In February this year, Sudan 1 was at the centre of the biggest food recall in the UK's history, when authorities detected this potentially carcinogenic colour in chilli powder used in a batch of Worcester sauce supplied by St.Albans-based firm Premier Foods.
Supplying both retail and industrial ingredient markets, Premier Foods identified 340 customers who may have been supplied with the contaminated Worcester sauce. The result: over 600 processed food products were pulled from the shelves with recalls running into millions of euros.
Compounding concern, last month a further illegal colour Para Red was identified for the first time ever in the UK: to date over 65 products have been recalled due to contamination by banned food dye.
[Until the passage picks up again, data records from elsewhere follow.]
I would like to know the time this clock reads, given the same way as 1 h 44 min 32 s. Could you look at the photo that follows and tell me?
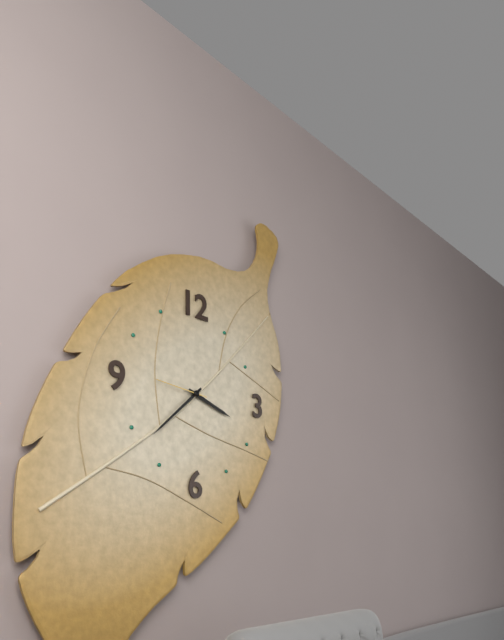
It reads 3 h 38 min 46 s
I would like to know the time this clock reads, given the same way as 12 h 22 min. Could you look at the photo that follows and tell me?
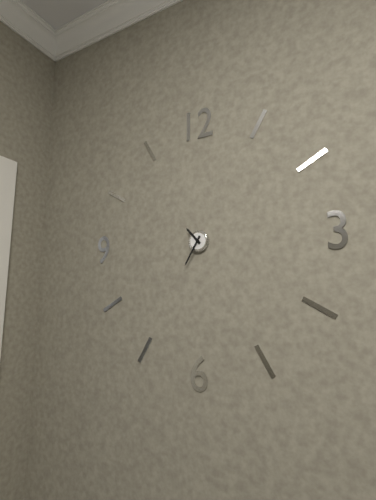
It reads 10 h 35 min
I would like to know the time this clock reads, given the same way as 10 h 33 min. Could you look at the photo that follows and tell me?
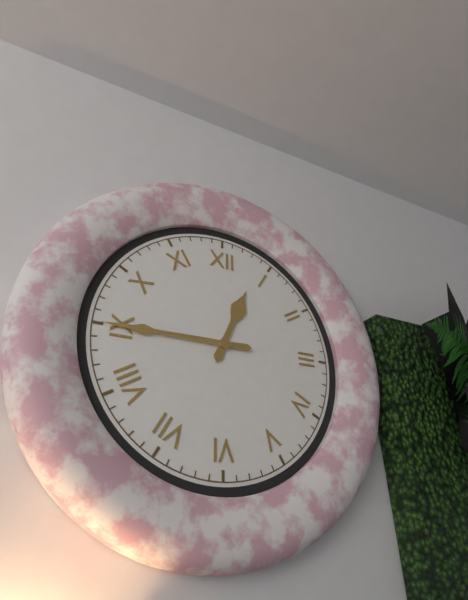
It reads 12 h 45 min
But last week French authorities notified Europe's rapid alert system, the bloc's tool for exchanging information on measures taken to ensure food safety, on the discovery of Sudan 1, Para Red and the illegal colour toluidin in a spice mixture imported from Russia, via Germany.
In addition, Italy warned fellow EU countries that it had detected unauthorised Sudan 1 and IV in crushed hot chilli imported from India.
At a European level the Commission has come down hard on the UK food industry, warning businesses of their duty to provide safe food supplies, and criticising firms for a lack of testing on stocks.
That the alerts are still flowing into the European network suggests that Europe is still far from ridding its food supply of these illegal colours.
It also underlines the obvious, that at all costs, rigorous testing in the spirit of due diligence is absolutely essential. Both for the health of the nations, and the health of their bank accounts, food firms are under a total obligation to ensure that all ingredient stocks are tested, prior to use.
Estimates for the cost of the February Sudan recall are already in excess of €200 million: no one company, or group of firms, can afford to repeat this incident.
The European Commission first notified exporting countries of chilli, notably India, as far back as June 2003 that consignments of hot chilli and hot chilli products imported into the EU for human consumption, should be accompanied by an analytical report demonstrating the consignment was free of Sudan I.
The EU has since expanded the scope of notification to cover Sudan II, Sudan III and Scarlet Red (Sudan IV).